There are 3 types of parameters that describe the shower: 
- Hillas parameters.
- Leakage parameters.
- Concentration parameters.

### Hillas parameters:
The Hillas parameters are a set of geometric features that describe the orientation and size of an ellipse fitted to the area of a shower image, relying
on the fact that the gamma-ray images in the camera focal plane are, to a good approximation, elliptical in shape. These parameters are:
- image centroid or "center of gravity" (x, y)
- length and width of the ellipse
- size (total image amplitude)
- nominal distance d (angular distance between the centre of the camera and the image centre of gravity)
- azimuthal angle of the image main axis φ
- orientation angle α 

All parameters are calculated using the charge, time and coordinates of the pixels surviving the cleaning. The Hillas parameters can be used to estimate event properties, e.g. using random forests. 
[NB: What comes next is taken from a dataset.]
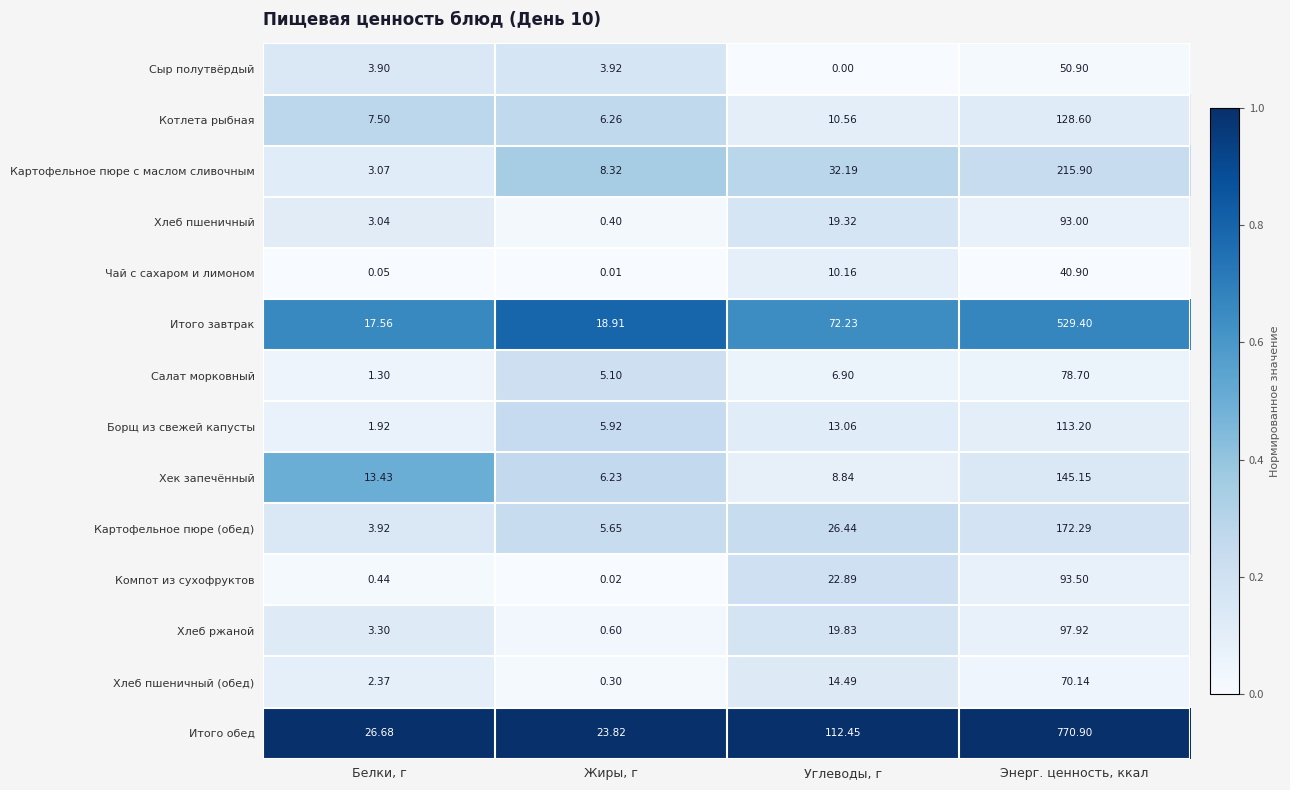

Which series changed the most between Белки, г and Углеводы, г?

Итого обед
![sketch_with_disp_angle.png](sketch_with_disp_angle.png)
Image adapted from https://github.com/cta-observatory/ctapipe/issues/1078#issuecomment-495663160


*It is possible to extract the Hillas parameters directly from DL1a images:*

In [None]:
hillas = hillas_parameters(tel.camera.geometry, cleaned)
print(hillas)
hillas

*Plot Hillas parameters over the cleaned image:*

In [None]:
fig, (ax1) = plt.subplots(1, 1, figsize=(9, 6))
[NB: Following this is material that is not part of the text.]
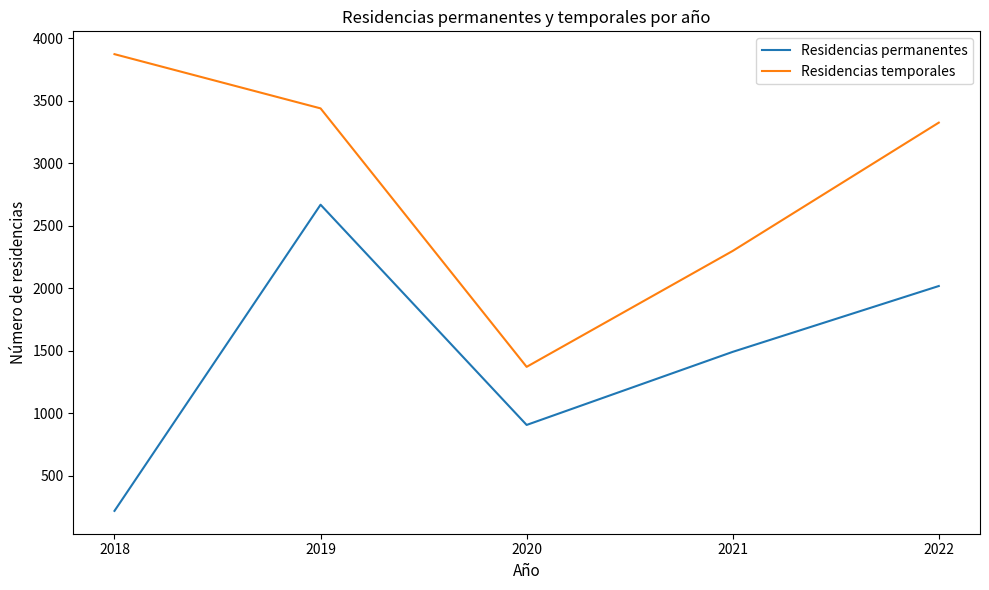

What is the spread (max minus min) of values at 2022?

1308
disp = CameraDisplay(tel.camera.geometry, image=cleaned, title = "Image (p.e.)")
disp.add_colorbar()
disp.overlay_moments(hillas, color="yellow", lw = 2)
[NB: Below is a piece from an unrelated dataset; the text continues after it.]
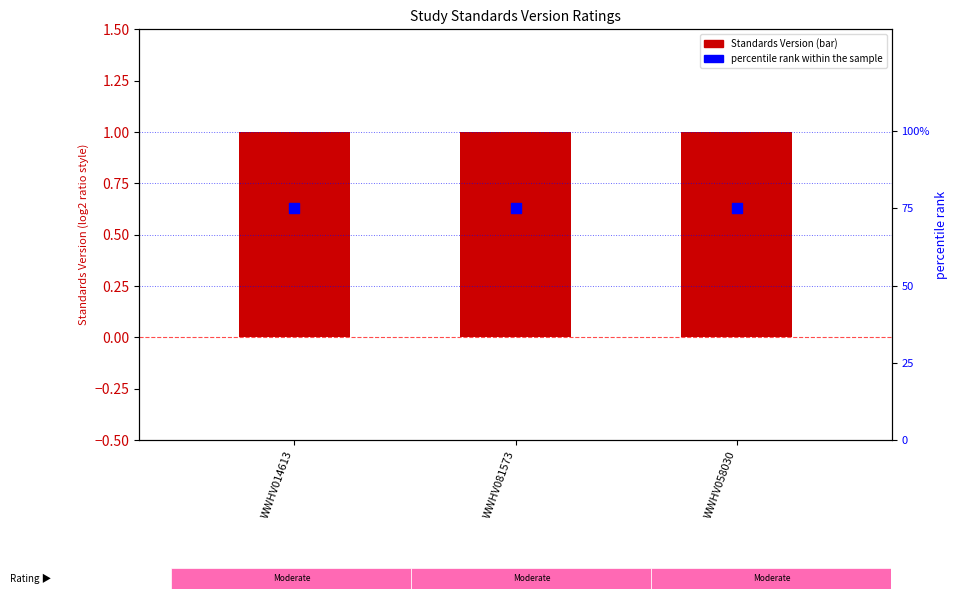

Which series has the widest spread of Y values?

Standards Version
plt.xlim(hillas.x.to_value(u.m) - 0.5, hillas.x.to_value(u.m) + 0.5)
plt.ylim(hillas.y.to_value(u.m) - 0.5, hillas.y.to_value(u.m) + 0.5)

*Hillas parameters from the given table:*

In [None]:
dl1_parameters[0:5]

*Choose the parameters that correspond to the obs_id and event_id of the selected image:*

In [None]:
hillas_singleim = dl1_parameters[(dl1_parameters['obs_id'] == obs_id) & (dl1_parameters['event_id'] == event_id)
                                & (dl1_parameters['tel_id'] == 1)]

In [None]:
hillas_singleim

### ctapipe.io.TableLoader
Now we will load all four LST telescopes and plot their images using **ctapipe.io.TableLoader**

In [None]:
with TableLoader(
    "/Users/nalvarez/Documents/ESCAPE/cta/dataset/zenodo_gamma-diffuse/gamma-diffuse_with_images_00.dl2.h5",
    load_dl1_images=True,
    load_true_images=True,
    load_simulated=True,
) as loader: 
    lst_images = loader.read_telescope_events("LST_LST_LSTCam", start=0,stop=10000)

In [None]:
lst_images[0:5]

In [None]:
!jupyter nbextension enable --py --sys-prefix widgetsnbextension


In [None]:
from ipywidgets import interact, IntSlider
from ctapipe.coordinates import TelescopeFrame
camera = subarray.tel[1].camera.geometry.transform_to(TelescopeFrame())
fig, (ax_image, ax_time) = plt.subplots(1, 2, layout="constrained", figsize=(9,4.5))
d_image = CameraDisplay(
    camera,
    image=lst_images['image'][0],
    ax=ax_image
)
d_image.add_colorbar()
d_time = CameraDisplay(
    camera,
    image=lst_images['peak_time'][0],
    ax=ax_time,
    cmap=plt.get_cmap('RdBu_r').with_extremes(bad='gray')
)
d_time.add_colorbar()

def update(index):
    row = lst_images[index]
    d_image.image = row['image']
    d_time.image = np.where(row['image_mask'], row['peak_time'], np.nan)
    ax_image.set_title(f'obs_id {row["obs_id"]}, event_id {row["event_id"]},tel_id {row["tel_id"]}')
    ax_time.set_title(f'true_energy {row["true_energy"]:.3f} TeV')
    
interact(update, index=IntSlider(min=0, max=len(lst_images) - 1, value=1900))